MA005: Calculus I

The basic shape we will use is the rectangle; the area of a rectangle is $\text { (base) } \bullet \text { (height). }$ If the units for each side of the rectangle are "meters," then the area will have the units $\text { ("meters") •("meters") = "square meters" } = \mathrm{m}^{2}$. The only other area formulas needed for this section are for triangles, $\text { area }=\mathrm{b} \cdot \mathrm{h} / 2$, and for circles, $\text { area }=\pi \cdot \mathrm{r}^{2}$. Three other familiar properties of area are assumed and will be used:

Addition Property: The total area of a region is the sum of the areas of the non–overlapping pieces which comprise the region. (Fig. 1)

Inclusion Property: If region B is on or inside region A, then the area of region B is less than or equal to the area of region A. (Fig. 2)

Location–Independence Property: The area of a region does not depend on its location. (Fig. 3)

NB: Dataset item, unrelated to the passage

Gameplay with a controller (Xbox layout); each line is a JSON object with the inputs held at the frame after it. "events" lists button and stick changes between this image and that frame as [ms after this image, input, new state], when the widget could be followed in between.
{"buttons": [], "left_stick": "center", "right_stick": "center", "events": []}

Example 1: Determine the area of the region in Fig. 4a

Solution: The region can easily be broken into two rectangles, Fig. 4b, with areas 35 square inches and 3 square inches respectively, so the area of the original region is 38 square inches.

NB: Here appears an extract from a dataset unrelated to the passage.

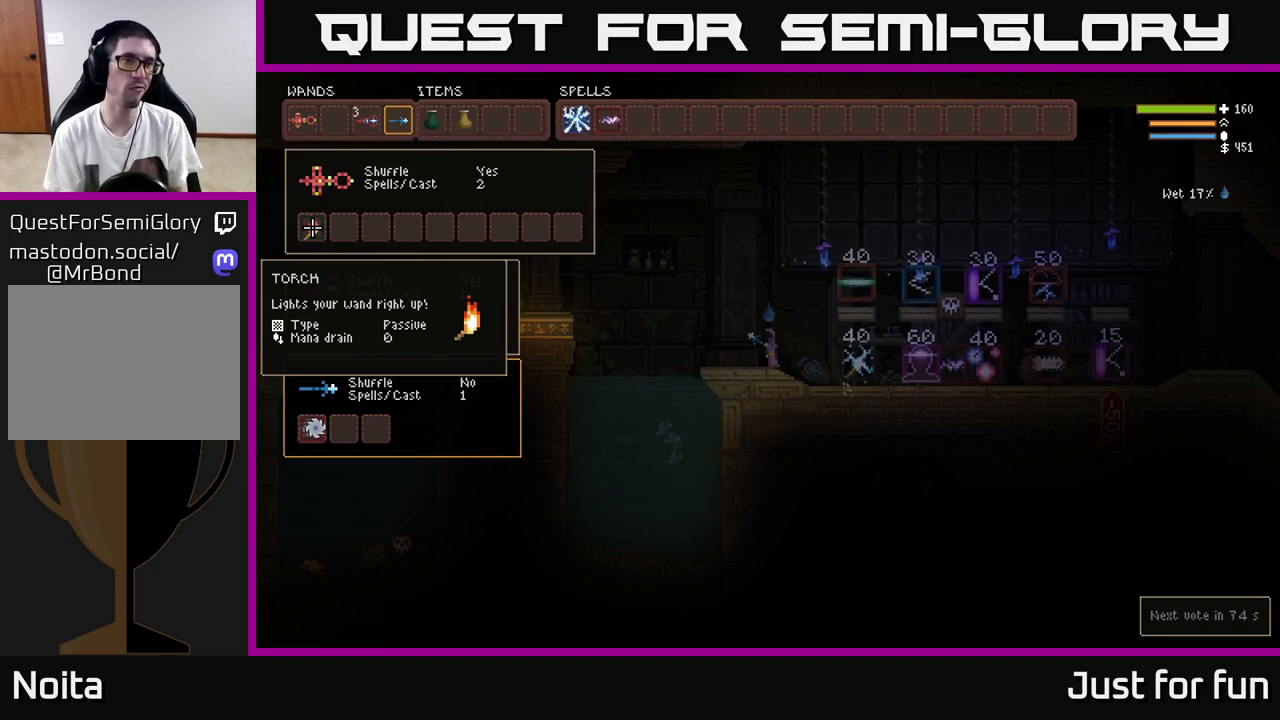
{"buttons": [], "left_stick": "center", "right_stick": "center", "events": []}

Practice 1: Determine the area of the region in Fig. 5 by cutting it in two ways: (a) into a rectangle and triangle and (b) into two triangles.

We can use the three properties of area to get information about areas that are difficult to calculate exactly. Let $A$ be the region bounded by the graph of $f(x)=1 / x$, the x–axis, and vertical lines at $\mathrm{x}=1$ and $\mathrm{x}=3$. Since the two rectangles in Fig. 6 are inside the region A and do not overlap each, the area of the rectangles, $1 / 2+1 / 3=5 / 6$, is less than the area of region A.

Practice 2: Build two rectangles, each with base 1 unit, outside the shaded region in Fig. 6 and use their areas to make a VALID statement about the area of region A.

Practice 3: What can be said about the area of region A in Fig. 6 if we use both inside and outside rectangles with base 1/2 unit?

Example 2: In Fig. 7, there are 32 dark squares, 1 centimeter on a side, and 31 lighter squares of the same size. We can be sure that the area of the leaf is smaller than what number?

Solution: The area of the leaf is smaller than $32+31=63 \mathrm{~cm}^{2}$.

Practice 4: We can be sure that the area of the leaf is at least how large?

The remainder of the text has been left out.